Careers, whether in academia or industry, are often described as a ladder. The Bachelors leads to the Masters leads to the PhD to the Post-Doc to the Assistant Professor, Associate Professor, Professor, etc. Every new job or promotion is a move up to the next rung.

But what is at the top? Retirement? Maybe the ladder analogy is too simple.
The ladder implies that every move up is evenly spaced and equally easy.
I’m starting to think about my own career as a rock climb. Some job positions are easier than others, and the transition between the two are easy. Others are more challenging and require finess to stick the “crux” move.
Not every move is up. Sometimes it is necessary to traverse left or right. Perhaps the transition from academia to industry was a traverse.
And what is at the top of the climb? Usually a great view. Maybe I’m naive, and the goal isn’t to retire, but to find a job that is exciting or  least provides financial support for an enjoyable hobby.
I’m very early in my career and maybe my perspective will change in the coming years. Leave your thoughts in the comments below.

What’s your graphic CV?

Graphic Designer, Artist, and Geologist Carissa L. Carter has an unusual CV on her website. A graphical CV with interests on the y-axis and time on the x-axis.

Carissa’s Graphical CV

I like this way of presenting how ideas and interests change over time. Maybe focusing even closer on a specific topic, like geology, to explore changing interests in subtopics. Someone with many publications could even generate a graphic like the one above simply from publication topics. How has what you think about changed over the years?

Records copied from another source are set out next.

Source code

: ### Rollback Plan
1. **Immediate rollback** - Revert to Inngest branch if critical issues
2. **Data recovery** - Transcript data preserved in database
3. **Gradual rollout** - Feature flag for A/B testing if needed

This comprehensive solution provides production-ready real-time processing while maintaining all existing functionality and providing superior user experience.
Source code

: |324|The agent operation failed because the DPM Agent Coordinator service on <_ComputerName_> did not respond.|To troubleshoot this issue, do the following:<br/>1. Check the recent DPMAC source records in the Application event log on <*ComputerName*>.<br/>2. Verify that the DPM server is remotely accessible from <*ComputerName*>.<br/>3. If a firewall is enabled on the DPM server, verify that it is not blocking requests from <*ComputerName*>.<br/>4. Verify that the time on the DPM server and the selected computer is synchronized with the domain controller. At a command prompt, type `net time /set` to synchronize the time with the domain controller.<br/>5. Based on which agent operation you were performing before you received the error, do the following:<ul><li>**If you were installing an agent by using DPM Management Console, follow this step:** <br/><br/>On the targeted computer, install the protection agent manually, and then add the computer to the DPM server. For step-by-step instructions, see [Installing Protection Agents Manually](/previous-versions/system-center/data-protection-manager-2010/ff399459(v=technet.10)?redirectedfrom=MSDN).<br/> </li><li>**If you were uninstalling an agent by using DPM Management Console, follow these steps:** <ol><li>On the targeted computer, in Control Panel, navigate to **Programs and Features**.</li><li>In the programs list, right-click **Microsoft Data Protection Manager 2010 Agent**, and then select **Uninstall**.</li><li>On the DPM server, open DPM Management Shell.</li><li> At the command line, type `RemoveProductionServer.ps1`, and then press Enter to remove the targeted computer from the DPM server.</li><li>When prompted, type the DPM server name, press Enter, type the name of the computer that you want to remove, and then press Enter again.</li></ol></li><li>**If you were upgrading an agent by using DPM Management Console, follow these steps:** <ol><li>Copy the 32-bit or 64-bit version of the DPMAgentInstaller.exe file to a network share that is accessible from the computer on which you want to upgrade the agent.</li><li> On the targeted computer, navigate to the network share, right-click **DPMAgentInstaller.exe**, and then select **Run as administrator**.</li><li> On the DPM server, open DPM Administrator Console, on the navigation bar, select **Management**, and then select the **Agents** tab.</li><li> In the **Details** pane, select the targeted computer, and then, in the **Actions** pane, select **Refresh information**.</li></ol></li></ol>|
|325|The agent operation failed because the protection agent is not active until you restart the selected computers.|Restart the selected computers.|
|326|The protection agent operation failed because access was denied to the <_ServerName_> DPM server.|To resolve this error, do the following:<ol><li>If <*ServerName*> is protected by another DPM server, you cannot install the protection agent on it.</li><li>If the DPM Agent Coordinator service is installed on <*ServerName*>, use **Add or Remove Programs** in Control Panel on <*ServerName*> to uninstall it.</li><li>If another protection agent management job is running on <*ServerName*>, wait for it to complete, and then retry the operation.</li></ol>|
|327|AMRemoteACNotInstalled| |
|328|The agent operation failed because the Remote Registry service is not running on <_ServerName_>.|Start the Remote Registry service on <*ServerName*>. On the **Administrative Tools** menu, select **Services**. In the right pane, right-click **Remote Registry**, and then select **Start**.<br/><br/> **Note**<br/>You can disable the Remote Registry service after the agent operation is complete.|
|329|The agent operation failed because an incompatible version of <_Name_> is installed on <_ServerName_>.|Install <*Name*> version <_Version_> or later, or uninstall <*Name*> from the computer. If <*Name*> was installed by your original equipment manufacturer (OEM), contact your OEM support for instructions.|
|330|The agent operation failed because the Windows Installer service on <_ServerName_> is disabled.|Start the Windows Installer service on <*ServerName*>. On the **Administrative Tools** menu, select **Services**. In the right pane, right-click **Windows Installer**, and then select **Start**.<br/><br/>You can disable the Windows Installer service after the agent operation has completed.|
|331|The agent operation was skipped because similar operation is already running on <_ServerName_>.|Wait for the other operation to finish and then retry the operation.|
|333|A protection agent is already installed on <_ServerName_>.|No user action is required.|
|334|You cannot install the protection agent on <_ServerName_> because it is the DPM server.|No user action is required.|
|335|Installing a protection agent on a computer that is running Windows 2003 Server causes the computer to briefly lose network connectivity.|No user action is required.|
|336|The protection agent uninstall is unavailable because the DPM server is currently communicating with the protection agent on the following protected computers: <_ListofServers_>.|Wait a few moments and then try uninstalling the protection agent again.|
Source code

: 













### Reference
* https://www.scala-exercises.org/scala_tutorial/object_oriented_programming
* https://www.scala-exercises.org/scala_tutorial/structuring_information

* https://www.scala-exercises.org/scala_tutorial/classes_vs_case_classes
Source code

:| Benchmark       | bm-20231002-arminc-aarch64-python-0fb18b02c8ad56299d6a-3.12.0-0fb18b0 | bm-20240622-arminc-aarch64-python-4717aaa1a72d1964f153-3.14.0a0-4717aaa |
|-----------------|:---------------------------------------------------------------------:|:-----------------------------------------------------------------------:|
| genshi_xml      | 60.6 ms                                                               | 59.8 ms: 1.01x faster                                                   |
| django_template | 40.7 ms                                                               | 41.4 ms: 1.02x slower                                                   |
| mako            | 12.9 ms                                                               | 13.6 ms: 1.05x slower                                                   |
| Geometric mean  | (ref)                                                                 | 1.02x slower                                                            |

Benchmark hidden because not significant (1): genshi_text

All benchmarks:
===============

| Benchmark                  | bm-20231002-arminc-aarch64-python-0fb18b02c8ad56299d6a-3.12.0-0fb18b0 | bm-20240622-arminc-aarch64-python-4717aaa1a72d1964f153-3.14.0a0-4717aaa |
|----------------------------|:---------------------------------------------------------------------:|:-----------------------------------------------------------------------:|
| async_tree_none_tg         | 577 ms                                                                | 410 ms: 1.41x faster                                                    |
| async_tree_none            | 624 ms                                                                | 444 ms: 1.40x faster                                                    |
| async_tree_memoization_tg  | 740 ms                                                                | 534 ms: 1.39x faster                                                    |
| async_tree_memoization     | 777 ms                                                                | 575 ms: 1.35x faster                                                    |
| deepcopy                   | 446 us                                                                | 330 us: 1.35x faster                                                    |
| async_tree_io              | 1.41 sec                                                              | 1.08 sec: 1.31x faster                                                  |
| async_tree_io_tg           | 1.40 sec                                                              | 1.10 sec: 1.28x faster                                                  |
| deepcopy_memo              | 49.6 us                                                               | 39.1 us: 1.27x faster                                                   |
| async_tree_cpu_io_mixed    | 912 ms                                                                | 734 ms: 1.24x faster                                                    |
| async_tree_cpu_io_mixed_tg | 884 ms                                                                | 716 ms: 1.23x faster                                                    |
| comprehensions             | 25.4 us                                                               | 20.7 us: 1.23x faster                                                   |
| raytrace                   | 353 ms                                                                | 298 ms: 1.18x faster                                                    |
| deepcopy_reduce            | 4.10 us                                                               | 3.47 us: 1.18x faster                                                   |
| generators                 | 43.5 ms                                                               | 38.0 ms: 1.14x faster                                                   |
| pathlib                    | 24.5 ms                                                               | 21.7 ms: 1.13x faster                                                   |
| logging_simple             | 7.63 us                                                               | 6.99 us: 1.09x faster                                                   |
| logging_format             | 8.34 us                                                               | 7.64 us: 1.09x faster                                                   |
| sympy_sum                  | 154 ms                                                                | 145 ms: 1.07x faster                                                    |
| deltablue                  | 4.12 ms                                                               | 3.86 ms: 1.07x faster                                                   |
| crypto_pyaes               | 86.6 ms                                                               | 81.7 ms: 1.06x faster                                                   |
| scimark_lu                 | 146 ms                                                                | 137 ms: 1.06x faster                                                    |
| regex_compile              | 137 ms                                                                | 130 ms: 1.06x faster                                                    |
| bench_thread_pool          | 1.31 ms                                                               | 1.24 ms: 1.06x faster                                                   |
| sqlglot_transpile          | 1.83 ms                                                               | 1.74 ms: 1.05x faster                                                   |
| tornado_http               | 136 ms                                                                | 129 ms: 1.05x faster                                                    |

Check out the Carissa’s graphic CV here: http://goo.gl/AieNGf

Also, wanted to highlight a little Geology-As-Art from Carissa’s site. The shoe stratigraphic column. Explore it here: http://goo.gl/ShsWnt

Her website is http://www.snowflyzone.com/

Shifting Gears and Changing Lanes

I suppose this blog post is long overdue. This summer I was in Houston, Texas working as a geology intern for a major oil corporation. I had a great time working for the company and made a lot of friends. Some of whom I’m looking forward to seeing at the upcoming GSA meeting in Denver.

I also worked with seismic reflection data for the first time. I became fascinated by the data and the large scale structures it allows the interpreter to see. While I was diving in head first I read a short guidebook on seismic interpreting. First Steps in Seismic Interpretation by Donald A. Herron really helped me out as I was getting used to thinking about seismic data. I liked it so much that I was planning on writing a book review, but Thomas Martin wrote one for Agile Geoscience and beat me to the punch. I agree with his review, so writing another would be redundant, check it out!

Although this summer I didn’t work in salt, the exposure to colleagues work got me fascinated with salt tectonics. I hope to be working on salt structures in the future and have plenty of ideas for blog posts.

While in Houston I was working nights and weekends tying together my PhD proposal. Defining my project was a stressful, eye-opening, and educational endeavor. However, after a short rock climbing vacation in California, by the time I returned to Montreal I was feeling the pull of different winds. I’ve decided to switch from a PhD to a MSc. I have enough data that I can go ahead and write up the work I’ve completed. When faced with 1 more year or 3 more years in Montreal, I decided that I was ready for a change of pace and to try the world outside of academia.

Looking forward to the many adventures to come!